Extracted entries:
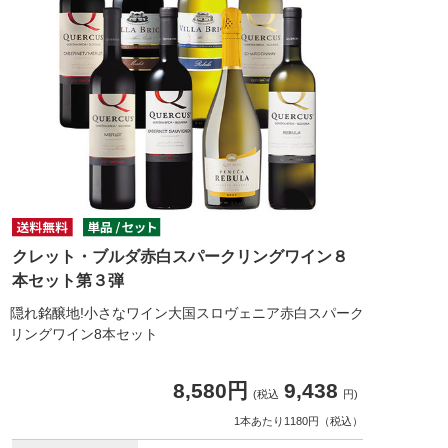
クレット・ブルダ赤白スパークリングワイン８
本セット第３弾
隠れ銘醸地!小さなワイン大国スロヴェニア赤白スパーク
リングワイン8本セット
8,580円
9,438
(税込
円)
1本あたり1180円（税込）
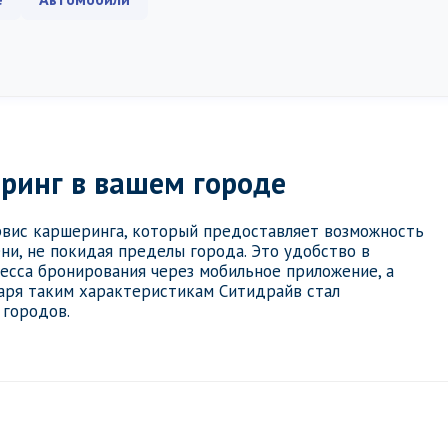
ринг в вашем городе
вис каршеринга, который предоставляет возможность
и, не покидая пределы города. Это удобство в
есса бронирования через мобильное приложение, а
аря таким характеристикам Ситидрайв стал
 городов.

• Directive
Reproduce the entries from their beginning through the line containing "1本あたり1180円（税込）", inclusive, leaving out the pictures.

• Answer area
クレット・ブルダ赤白スパークリングワイン８
本セット第３弾
隠れ銘醸地!小さなワイン大国スロヴェニア赤白スパーク
リングワイン8本セット
8,580円
9,438
(税込
円)
1本あたり1180円（税込）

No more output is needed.